Motorists are advised to use extra caution Saturday afternoon as strong wind gusts could bring down tree limbs and heavy rain could cause flooding across the region, forecasters say.
The National Weather Service reissued a hazardous weather outlook Saturday morning that includes a flood watch, wind advisory and patchy fog in the forecast.
Areas along the shores of Suffolk and Nassau counties could experience flooding from 11 a.m. Saturday through 6 a.m. Sunday. Rainfall amounts of 1½ to 2 inches are expected, "with locally higher amounts of up to 2½ inches" possible.
"We'll see light rain becoming steadier and heavier. This afternoon and into this evening is when we'll see the bulk of the rain move through," said Joe Pollina, a meteorologist with the weather service in Upton.
High winds of 15 to 25 mph with gusts to 45 to 50 mph are expected between noon and 11 p.m., the weather service said.
The winds also have the ability to take down power lines, the weather service said.
In a special weather statement, the service advised the fog will continue through the afternoon with visibility at many locations at a mile or less and areas of locally dense fog.
Late Saturday morning, power authority PSEG Long Island had reported more than 7,100 customers without power, but most of the outages were resolved by early afternoon, according to the utility's website.
The weather was also causing delays of up to nearly two hours at Kennedy Airport on Saturday afternoon, according to the Federal Aviation Administration's website. Travelers are advised to check with their airlines to see whether their flights are affected.
Pollina said the forecast is due to a strong cold front moving into the area.
The Jan. 11 precipitation record of 0.62 inches, set in 2008, is in jeopardy, as is the daily high temperature of 54 degrees, also set in 2008. Highs in the mid 50s are expected Saturday.
"It looks like we would be breaking that record today," Pollina said.
The weather service is predicting about 0.78 inches of rain to fall between 1 and 7 p.m. in Islip on Saturday. That doesn't include rain that comes before or after, Pollina said.
So far, January has been a month for the weather record books.
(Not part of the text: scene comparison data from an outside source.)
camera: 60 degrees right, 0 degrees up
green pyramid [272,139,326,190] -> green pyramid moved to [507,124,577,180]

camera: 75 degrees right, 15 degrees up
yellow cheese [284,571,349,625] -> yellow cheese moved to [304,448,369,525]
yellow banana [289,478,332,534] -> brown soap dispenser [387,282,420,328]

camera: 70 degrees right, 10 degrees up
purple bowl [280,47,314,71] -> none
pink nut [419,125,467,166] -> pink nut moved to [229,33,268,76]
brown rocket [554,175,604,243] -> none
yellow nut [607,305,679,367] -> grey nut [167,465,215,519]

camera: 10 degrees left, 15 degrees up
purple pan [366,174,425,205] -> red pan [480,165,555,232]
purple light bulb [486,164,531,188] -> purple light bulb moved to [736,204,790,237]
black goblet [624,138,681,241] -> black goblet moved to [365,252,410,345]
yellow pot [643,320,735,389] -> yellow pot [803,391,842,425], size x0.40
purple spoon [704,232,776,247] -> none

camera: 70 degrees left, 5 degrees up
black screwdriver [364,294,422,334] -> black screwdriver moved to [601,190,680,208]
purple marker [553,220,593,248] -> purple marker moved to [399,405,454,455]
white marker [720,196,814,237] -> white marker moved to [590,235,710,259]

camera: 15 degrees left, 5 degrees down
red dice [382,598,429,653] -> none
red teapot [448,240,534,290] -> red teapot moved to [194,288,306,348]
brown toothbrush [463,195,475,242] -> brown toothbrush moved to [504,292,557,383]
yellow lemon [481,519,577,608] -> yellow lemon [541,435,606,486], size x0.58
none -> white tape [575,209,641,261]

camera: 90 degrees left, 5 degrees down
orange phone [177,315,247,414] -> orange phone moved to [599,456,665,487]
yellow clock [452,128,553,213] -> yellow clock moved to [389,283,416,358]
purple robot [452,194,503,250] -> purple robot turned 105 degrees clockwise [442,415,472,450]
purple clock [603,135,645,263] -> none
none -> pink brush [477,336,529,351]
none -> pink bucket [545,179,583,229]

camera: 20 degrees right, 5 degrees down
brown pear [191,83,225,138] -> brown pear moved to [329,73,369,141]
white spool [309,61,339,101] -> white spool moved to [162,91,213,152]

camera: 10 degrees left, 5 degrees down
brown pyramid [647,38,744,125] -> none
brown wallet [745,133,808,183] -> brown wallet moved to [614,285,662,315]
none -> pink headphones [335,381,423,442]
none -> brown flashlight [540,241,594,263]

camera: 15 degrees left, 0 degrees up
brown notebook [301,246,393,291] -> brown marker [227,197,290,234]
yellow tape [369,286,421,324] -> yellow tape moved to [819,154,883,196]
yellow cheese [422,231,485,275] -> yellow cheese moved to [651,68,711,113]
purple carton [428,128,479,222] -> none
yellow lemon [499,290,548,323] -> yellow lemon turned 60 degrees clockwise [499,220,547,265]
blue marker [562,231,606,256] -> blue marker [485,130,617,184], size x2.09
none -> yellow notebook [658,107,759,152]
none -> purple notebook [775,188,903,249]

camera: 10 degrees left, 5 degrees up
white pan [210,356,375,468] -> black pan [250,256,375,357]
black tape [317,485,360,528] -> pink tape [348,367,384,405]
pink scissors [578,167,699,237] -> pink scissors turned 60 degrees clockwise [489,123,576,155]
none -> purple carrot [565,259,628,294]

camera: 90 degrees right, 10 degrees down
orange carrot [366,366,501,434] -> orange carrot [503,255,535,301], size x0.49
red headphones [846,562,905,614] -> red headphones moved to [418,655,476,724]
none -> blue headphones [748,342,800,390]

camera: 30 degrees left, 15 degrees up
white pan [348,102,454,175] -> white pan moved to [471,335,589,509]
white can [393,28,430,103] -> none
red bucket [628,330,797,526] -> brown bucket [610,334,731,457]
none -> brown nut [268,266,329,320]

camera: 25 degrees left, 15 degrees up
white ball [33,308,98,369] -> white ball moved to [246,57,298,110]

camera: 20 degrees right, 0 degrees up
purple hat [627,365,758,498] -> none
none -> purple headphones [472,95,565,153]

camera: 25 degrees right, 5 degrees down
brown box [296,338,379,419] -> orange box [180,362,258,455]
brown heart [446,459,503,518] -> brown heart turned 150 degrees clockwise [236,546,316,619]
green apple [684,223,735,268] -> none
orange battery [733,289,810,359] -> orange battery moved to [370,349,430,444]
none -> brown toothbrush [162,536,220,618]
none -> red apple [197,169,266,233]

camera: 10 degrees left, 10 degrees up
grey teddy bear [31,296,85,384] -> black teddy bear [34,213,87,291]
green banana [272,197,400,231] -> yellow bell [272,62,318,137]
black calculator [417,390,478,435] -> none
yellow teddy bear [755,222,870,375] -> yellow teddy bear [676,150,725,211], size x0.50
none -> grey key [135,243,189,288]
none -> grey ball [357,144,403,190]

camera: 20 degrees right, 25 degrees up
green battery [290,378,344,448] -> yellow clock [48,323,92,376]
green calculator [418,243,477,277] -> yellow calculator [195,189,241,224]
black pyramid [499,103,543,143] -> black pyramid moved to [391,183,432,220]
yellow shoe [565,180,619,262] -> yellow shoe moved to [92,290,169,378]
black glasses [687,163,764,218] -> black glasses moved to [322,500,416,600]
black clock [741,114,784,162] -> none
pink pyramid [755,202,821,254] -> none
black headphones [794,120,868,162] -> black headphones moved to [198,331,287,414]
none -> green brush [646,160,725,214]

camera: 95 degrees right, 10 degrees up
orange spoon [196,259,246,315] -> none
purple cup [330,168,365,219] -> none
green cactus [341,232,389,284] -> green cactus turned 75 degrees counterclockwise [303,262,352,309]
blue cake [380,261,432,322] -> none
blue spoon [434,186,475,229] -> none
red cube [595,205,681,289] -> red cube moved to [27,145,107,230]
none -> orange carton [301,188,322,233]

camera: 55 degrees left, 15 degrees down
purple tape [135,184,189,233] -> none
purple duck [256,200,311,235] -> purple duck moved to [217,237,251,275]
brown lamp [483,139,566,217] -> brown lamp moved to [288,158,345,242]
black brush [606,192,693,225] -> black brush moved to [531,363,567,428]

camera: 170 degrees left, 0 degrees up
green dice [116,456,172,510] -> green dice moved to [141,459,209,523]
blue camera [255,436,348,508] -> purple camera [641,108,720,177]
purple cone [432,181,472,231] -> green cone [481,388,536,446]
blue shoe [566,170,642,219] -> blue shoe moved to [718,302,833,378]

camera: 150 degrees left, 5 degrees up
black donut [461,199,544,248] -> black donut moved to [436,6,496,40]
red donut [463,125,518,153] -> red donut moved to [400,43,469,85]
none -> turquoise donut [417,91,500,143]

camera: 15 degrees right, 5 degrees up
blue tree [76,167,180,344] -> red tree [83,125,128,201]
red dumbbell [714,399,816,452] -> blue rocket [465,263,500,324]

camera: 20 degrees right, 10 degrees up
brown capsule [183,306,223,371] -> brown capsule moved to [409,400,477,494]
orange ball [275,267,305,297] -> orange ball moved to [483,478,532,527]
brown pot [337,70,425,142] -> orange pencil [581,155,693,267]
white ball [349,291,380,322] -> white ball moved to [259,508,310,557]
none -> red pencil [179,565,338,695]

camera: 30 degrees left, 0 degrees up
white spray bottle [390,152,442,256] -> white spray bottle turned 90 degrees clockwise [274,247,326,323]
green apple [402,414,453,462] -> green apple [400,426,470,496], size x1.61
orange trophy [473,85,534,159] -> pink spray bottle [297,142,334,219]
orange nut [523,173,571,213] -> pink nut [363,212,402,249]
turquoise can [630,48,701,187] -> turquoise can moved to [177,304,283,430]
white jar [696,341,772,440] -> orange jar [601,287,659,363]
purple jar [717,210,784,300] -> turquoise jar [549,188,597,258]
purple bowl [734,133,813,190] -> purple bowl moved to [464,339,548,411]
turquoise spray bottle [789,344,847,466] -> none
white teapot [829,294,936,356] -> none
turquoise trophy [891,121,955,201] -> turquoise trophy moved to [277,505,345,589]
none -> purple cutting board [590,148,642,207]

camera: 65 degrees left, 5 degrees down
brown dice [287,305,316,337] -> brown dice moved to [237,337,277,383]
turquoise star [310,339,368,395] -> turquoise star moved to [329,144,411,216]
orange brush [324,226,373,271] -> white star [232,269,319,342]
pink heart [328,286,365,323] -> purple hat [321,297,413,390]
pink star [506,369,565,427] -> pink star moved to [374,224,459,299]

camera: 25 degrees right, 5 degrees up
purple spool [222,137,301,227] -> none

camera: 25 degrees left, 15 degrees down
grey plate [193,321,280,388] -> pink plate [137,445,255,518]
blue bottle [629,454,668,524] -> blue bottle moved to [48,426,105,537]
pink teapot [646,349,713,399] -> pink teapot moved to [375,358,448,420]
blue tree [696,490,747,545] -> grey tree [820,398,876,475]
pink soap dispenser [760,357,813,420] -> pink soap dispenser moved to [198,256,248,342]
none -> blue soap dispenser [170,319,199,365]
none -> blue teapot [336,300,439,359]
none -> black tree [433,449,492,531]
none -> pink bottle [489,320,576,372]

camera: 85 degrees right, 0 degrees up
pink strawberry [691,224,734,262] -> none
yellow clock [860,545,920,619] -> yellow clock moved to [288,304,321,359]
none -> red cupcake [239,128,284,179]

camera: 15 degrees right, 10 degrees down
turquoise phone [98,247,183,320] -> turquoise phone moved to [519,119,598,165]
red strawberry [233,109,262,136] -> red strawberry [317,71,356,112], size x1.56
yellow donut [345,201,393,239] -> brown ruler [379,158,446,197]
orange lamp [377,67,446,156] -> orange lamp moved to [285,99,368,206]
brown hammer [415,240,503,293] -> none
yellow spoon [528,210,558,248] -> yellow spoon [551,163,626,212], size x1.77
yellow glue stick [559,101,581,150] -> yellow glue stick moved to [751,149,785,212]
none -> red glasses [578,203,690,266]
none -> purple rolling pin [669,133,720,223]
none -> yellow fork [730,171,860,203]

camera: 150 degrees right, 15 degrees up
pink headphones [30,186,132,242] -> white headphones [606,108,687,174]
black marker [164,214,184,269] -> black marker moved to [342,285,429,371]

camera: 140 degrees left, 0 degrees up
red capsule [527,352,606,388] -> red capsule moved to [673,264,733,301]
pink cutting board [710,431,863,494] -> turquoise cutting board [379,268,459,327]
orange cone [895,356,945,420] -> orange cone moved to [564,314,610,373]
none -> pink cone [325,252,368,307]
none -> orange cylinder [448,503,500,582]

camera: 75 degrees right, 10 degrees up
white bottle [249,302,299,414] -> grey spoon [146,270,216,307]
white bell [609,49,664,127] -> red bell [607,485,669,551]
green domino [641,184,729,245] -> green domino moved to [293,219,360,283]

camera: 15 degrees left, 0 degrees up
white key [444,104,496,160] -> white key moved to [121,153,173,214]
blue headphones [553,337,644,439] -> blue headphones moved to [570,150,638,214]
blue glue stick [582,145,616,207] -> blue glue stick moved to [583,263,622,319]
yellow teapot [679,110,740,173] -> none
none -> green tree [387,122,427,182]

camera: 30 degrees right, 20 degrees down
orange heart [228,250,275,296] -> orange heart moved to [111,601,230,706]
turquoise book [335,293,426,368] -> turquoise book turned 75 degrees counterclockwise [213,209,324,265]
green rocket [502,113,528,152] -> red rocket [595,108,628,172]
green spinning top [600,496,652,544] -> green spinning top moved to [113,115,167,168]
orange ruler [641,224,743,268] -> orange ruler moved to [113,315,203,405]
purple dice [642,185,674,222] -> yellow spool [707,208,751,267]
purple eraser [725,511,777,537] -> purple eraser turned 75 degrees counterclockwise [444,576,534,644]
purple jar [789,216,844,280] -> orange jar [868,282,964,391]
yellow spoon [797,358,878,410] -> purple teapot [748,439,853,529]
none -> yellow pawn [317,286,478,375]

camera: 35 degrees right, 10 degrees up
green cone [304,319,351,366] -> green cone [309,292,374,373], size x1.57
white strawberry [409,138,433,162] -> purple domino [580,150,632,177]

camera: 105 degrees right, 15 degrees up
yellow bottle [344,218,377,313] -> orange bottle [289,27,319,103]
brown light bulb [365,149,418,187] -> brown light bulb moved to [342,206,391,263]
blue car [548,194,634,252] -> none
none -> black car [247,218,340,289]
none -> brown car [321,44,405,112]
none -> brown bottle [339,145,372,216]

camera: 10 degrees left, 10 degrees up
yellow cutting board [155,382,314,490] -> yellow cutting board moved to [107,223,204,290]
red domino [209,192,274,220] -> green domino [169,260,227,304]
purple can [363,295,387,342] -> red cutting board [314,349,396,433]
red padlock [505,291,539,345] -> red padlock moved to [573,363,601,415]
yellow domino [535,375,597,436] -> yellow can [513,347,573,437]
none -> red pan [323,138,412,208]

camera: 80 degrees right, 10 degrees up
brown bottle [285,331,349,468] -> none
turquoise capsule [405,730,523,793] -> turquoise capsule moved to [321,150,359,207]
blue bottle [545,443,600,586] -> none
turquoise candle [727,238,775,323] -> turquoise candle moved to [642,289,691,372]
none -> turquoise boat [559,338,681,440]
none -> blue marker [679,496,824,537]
Within the first eight days of January, eight records were broken related to temperature and precipitation.
Five had to do with the cold, including a record low of zero degrees recorded on Jan. 4. Of the others, one had to do with rain and two were for snowfall, including a record high of 6½ inches on Jan. 3.
Saturday's flood watch and wind advisories are also in effect for parts of New York City, southern Westchester, coastal Connecticut and areas of New Jersey along the Hudson River.